I find it troubling that the larger community of non-psychiatrist clinicians and researchers have not had a tangible role in the development of the DSM’s diagnoses. Such input would be especially relevant for somatoform disease, in which psychiatric and physical illness are hypothesized to overlap. A collaboration with biomedically-oriented clinicians and researchers would no doubt offer broader perspectives on the confusing and contentious issue of somatoform disorders and the design of any proposed diagnoses.

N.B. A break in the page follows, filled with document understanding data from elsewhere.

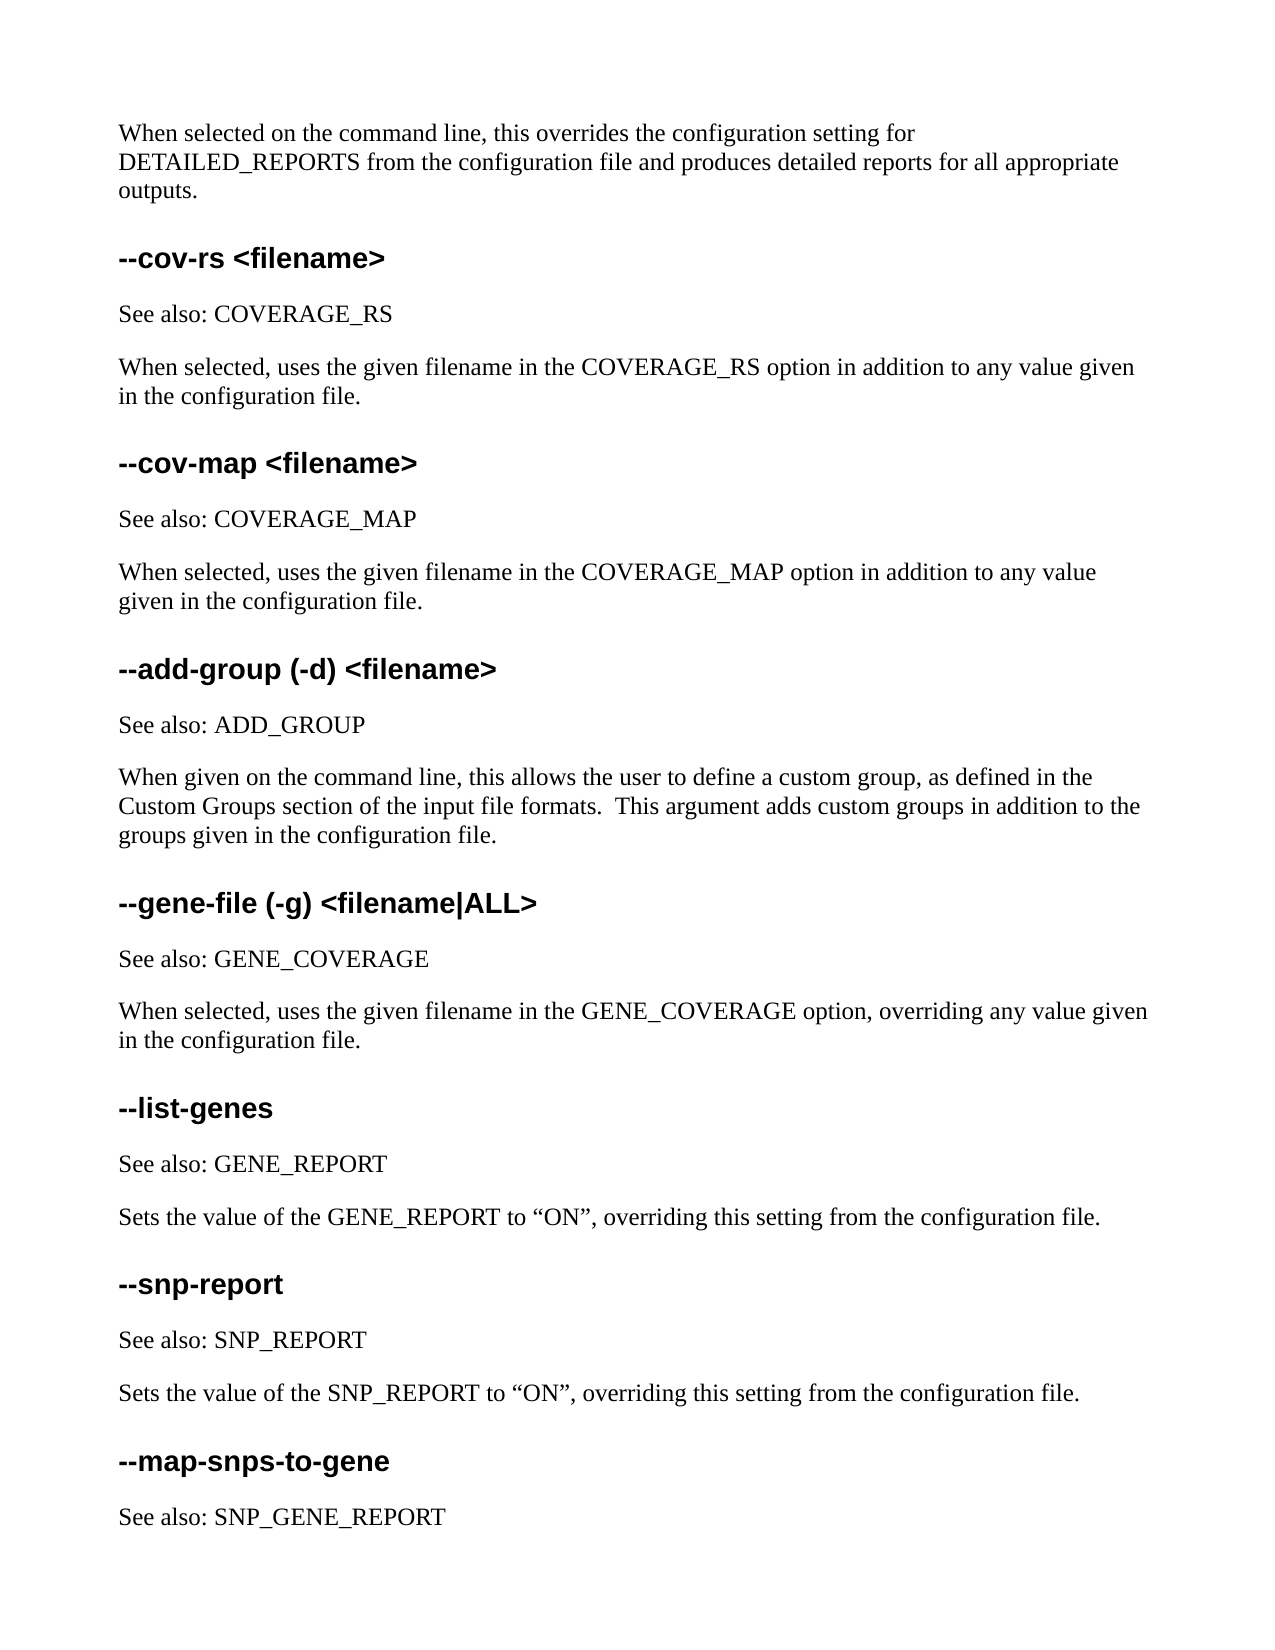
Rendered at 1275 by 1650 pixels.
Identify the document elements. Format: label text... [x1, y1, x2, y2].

text When given on the command line, this allows the user to define a custom group, as defined in the Custom Groups section of the input file formats. This argument adds custom groups in addition to the groups given in the configuration file. [118, 762, 1157, 849]
text When selected on the command line, this overrides the configuration setting for DETAILED_REPORTS from the configuration file and produces detailed reports for all appropriate outputs. [118, 118, 1157, 204]
text See also: GENE_COVERAGE [118, 944, 1157, 972]
subtitle --add-group (-d) <filename> [118, 652, 1157, 685]
subtitle --cov-rs <filename> [118, 241, 1157, 275]
text Sets the value of the SNP_REPORT to “ON”, overriding this setting from the configuration file. [118, 1378, 1157, 1407]
text See also: COVERAGE_MAP [118, 504, 1157, 533]
subtitle --list-genes [118, 1091, 1157, 1124]
text See also: COVERAGE_RS [118, 299, 1157, 328]
subtitle --snp-report [118, 1267, 1157, 1301]
subtitle --cov-map <filename> [118, 447, 1157, 480]
subtitle --gene-file (-g) <filename|ALL> [118, 886, 1157, 919]
text Sets the value of the GENE_REPORT to “ON”, overriding this setting from the configuration file. [118, 1202, 1157, 1230]
text When selected, uses the given filename in the COVERAGE_MAP option in addition to any value given in the configuration file. [118, 557, 1157, 615]
text When selected, uses the given filename in the COVERAGE_RS option in addition to any value given in the configuration file. [118, 352, 1157, 409]
text See also: ADD_GROUP [118, 710, 1157, 738]
text See also: SNP_GENE_REPORT [118, 1502, 1157, 1531]
subtitle --map-snps-to-gene [118, 1444, 1157, 1477]
text See also: SNP_REPORT [118, 1325, 1157, 1354]
text See also: GENE_REPORT [118, 1149, 1157, 1178]
text When selected, uses the given filename in the GENE_COVERAGE option, overriding any value given in the configuration file. [118, 996, 1157, 1054]
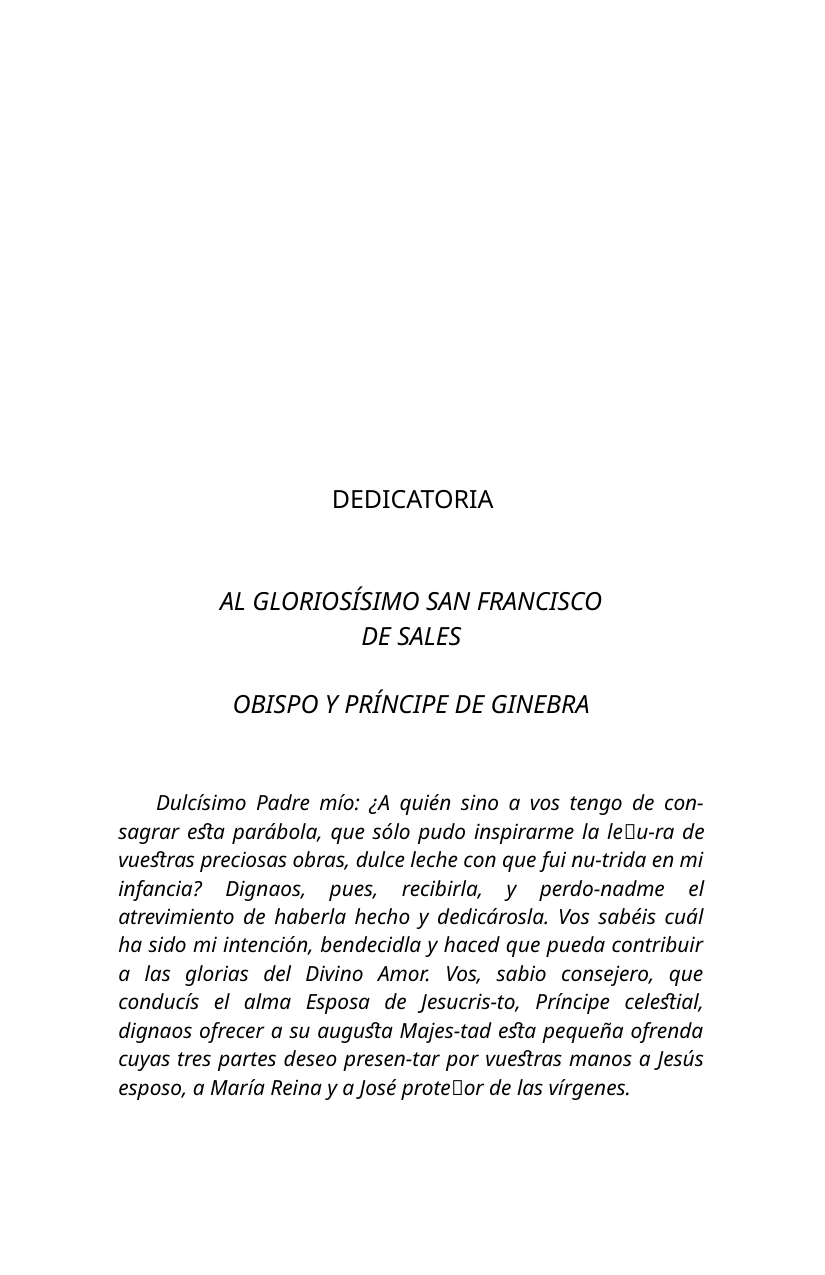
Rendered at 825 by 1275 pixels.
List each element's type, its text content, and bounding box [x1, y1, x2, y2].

text OBISPO Y PRÍNCIPE DE GINEBRA [118, 686, 707, 720]
text Dulcísimo Padre mío: ¿A quién sino a vos tengo de con-sagrar eﬆa parábola, que sólo pudo inspirarme la leu-ra de vueﬆras preciosas obras, dulce leche con que fui nu-trida en mi infancia? Dignaos, pues, recibirla, y perdo-nadme el atrevimiento de haberla hecho y dedicárosla. Vos sabéis cuál ha sido mi intención, bendecidla y haced que pueda contribuir a las glorias del Divino Amor. Vos, sabio consejero, que conducís el alma Esposa de Jesucris-to, Príncipe celeﬆial, dignaos ofrecer a su auguﬆa Majes-tad eﬆa pequeña ofrenda cuyas tres partes deseo presen-tar por vueﬆras manos a Jesús esposo, a María Reina y a José proteor de las vírgenes. [118, 788, 707, 1101]
text AL GLORIOSÍSIMO SAN FRANCISCO [118, 584, 707, 618]
text DE SALES [118, 618, 707, 652]
text DEDICATORIA [118, 482, 707, 516]
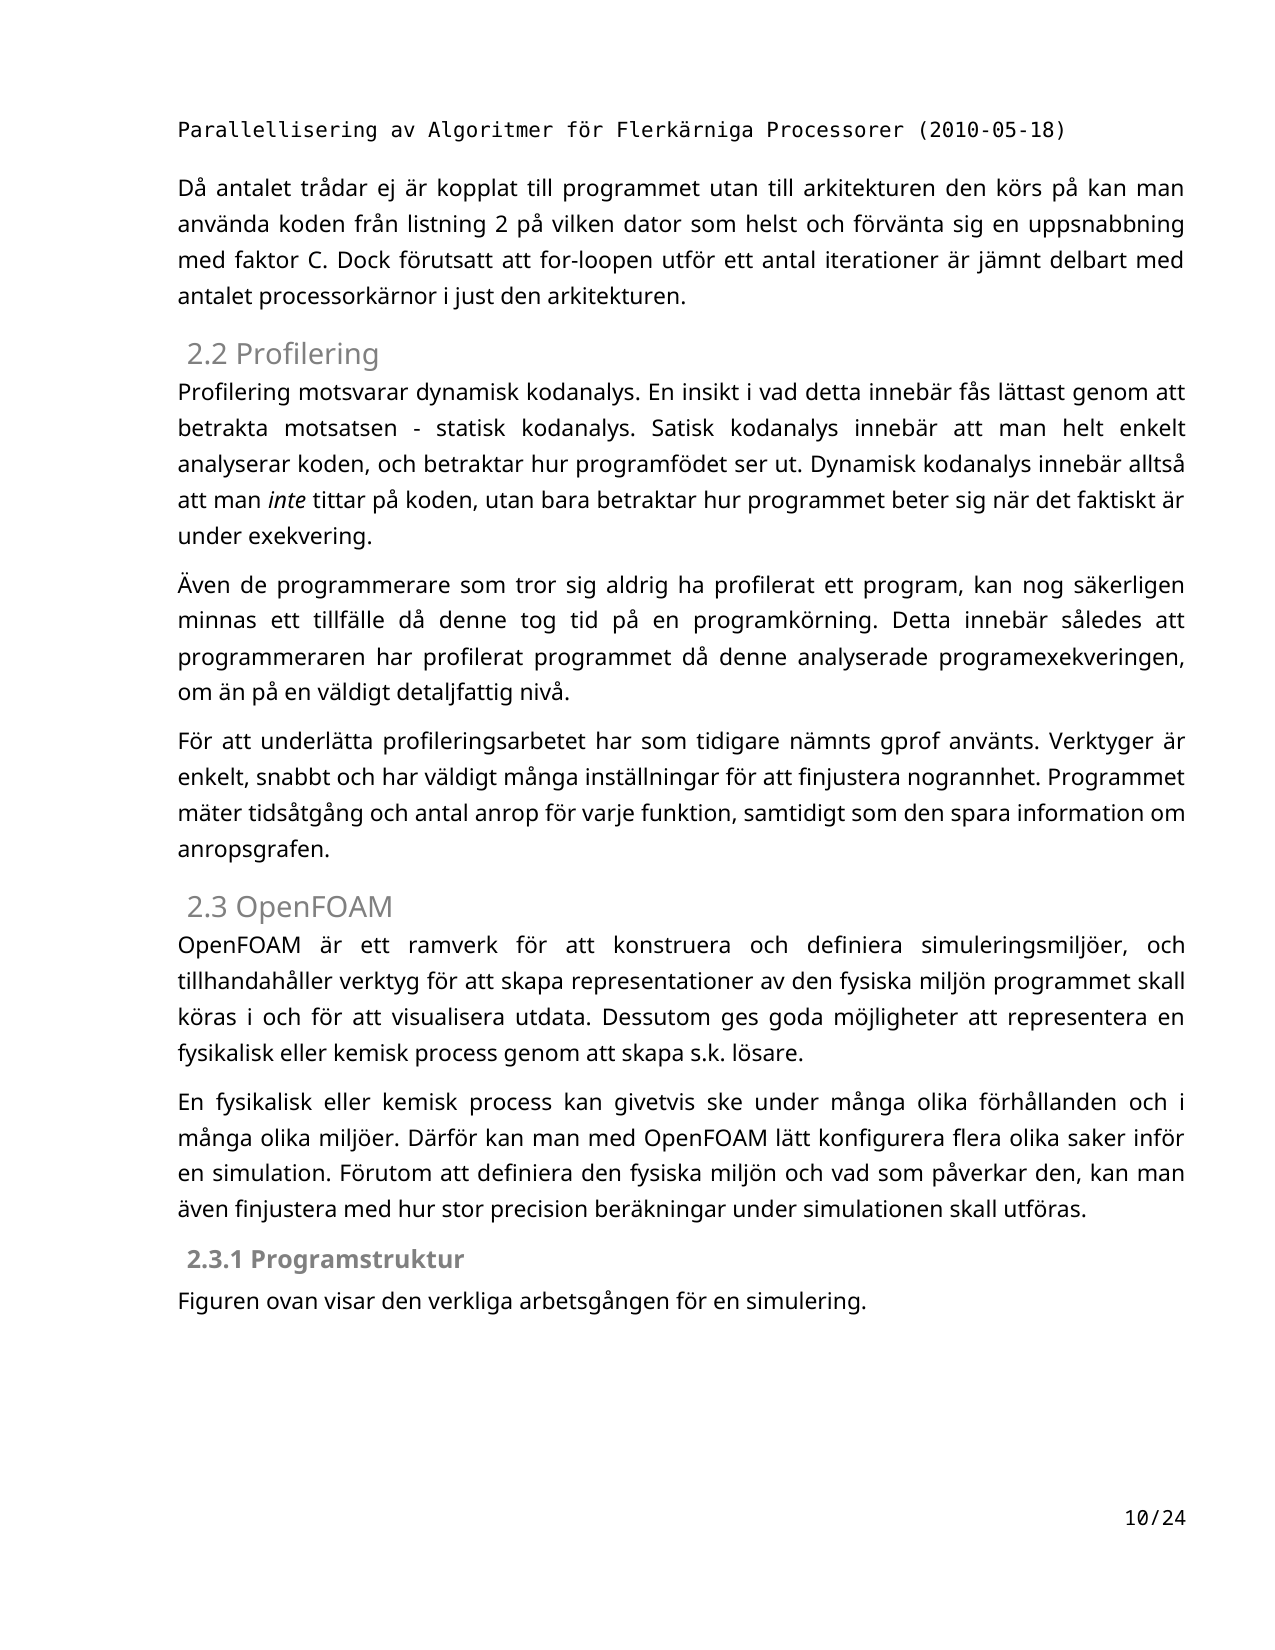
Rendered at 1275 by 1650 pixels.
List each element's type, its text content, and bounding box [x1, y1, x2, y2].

text För att underlätta profileringsarbetet har som tidigare nämnts gprof använts. Verktyger är enkelt, snabbt och har väldigt många inställningar för att finjustera nogrannhet. Programmet mäter tidsåtgång och antal anrop för varje funktion, samtidigt som den spara information om anropsgrafen. [177, 828, 1186, 864]
text Även de programmerare som tror sig aldrig ha profilerat ett program, kan nog säkerligen minnas ett tillfälle då denne tog tid på en programkörning. Detta innebär således att programmeraren har profilerat programmet då denne analyserade programexekveringen, om än på en väldigt detaljfattig nivå. [177, 672, 1186, 708]
text Då antalet trådar ej är kopplat till programmet utan till arkitekturen den körs på kan man använda koden från listning 2 på vilken dator som helst och förvänta sig en uppsnabbning med faktor C. Dock förutsatt att for-loopen utför ett antal iterationer är jämnt delbart med antalet processorkärnor i just den arkitekturen. [177, 275, 1186, 311]
text Figuren ovan visar den verkliga arbetsgången för en simulering. [873, 1285, 1186, 1316]
text OpenFOAM är ett ramverk för att konstruera och definiera simuleringsmiljöer, och tillhandahåller verktyg för att skapa representationer av den fysiska miljön programmet skall köras i och för att visualisera utdata. Dessutom ges goda möjligheter att representera en fysikalisk eller kemisk process genom att skapa s.k. lösare. [177, 1032, 1186, 1068]
subtitle 2.3 OpenFOAM [393, 887, 1177, 926]
subtitle 2.2 Profilering [380, 334, 1177, 373]
text Profilering motsvarar dynamisk kodanalys. En insikt i vad detta innebär fås lättast genom att betrakta motsatsen - statisk kodanalys. Satisk kodanalys innebär att man helt enkelt analyserar koden, och betraktar hur programfödet ser ut. Dynamisk kodanalys innebär alltså att man inte tittar på koden, utan bara betraktar hur programmet beter sig när det faktiskt är under exekvering. [177, 515, 1186, 551]
subtitle 2.3.1 Programstruktur [465, 1242, 1177, 1276]
text En fysikalisk eller kemisk process kan givetvis ske under många olika förhållanden och i många olika miljöer. Därför kan man med OpenFOAM lätt konfigurera flera olika saker inför en simulation. Förutom att definiera den fysiska miljön och vad som påverkar den, kan man även finjustera med hur stor precision beräkningar under simulationen skall utföras. [177, 1189, 1186, 1224]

I therefore suggest the DSM-5 task force seek a much broader consensus on the issue of somatoform disorder diagnoses, and abandon plans for adding any diagnosis that has highly questionable clinical validity and/or is based on unvalidated hypotheses. The newly proposed criteria for both SSD and conversion disorder should be abandoned for these reasons.

The magnitude of damage that can be done to patients through inappropriate psychiatric diagnoses, psychiatric overdiagnosis, and the resulting biomedical underdiagnosis cannot be overstated. Simply put, people’s lives and relationships have been made much more difficult or even destroyed, and their much-needed health benefits/disability pay cut or stopped entirely, due to misdiagnosis with somatoform disorders. In the continued application of these diagnoses and their further development, I urge the DSM-5 Task Force to consider that the precept “Do No Harm” may be violated as much by inherently flawed diagnostic entities as it may be by flawed practitioners.

References

1: Johnson SK, DeLuca J, and Natelson BH. “Assessing Somatization Disorder in Chronic Fatigue Syndrome”. Psychosomatic Medicine 1996; 58:50-57

2: Carruthers et al “Myalgic Encephalomyelitis/Chronic Fatigue Syndrome: Clinical Working Case Definition, Diagnostic and Treatment Protocols” J Chronic Fatigue Syndrome 2003, 11(1): 7-115
http://name-us.org/DefintionsPages/DefinitionsArticles/ConsensusDocumentFull.pdf

3: Carruthers et al “Myalgic Encephalomyelitis: International Consensus Criteria” J Intern Med 2011; 270(4): 327–338

4: Mayou R et al. “Somatization Disorders: Time for a New Approach in DSM-5” Am J Psychiatry 2005; 162: 847-855

5: Diagnostic and Statistical Manual of Mental Disorders, Fourth Edition – Text Revision, Washington, DC, American Psychiatric Association, 2000.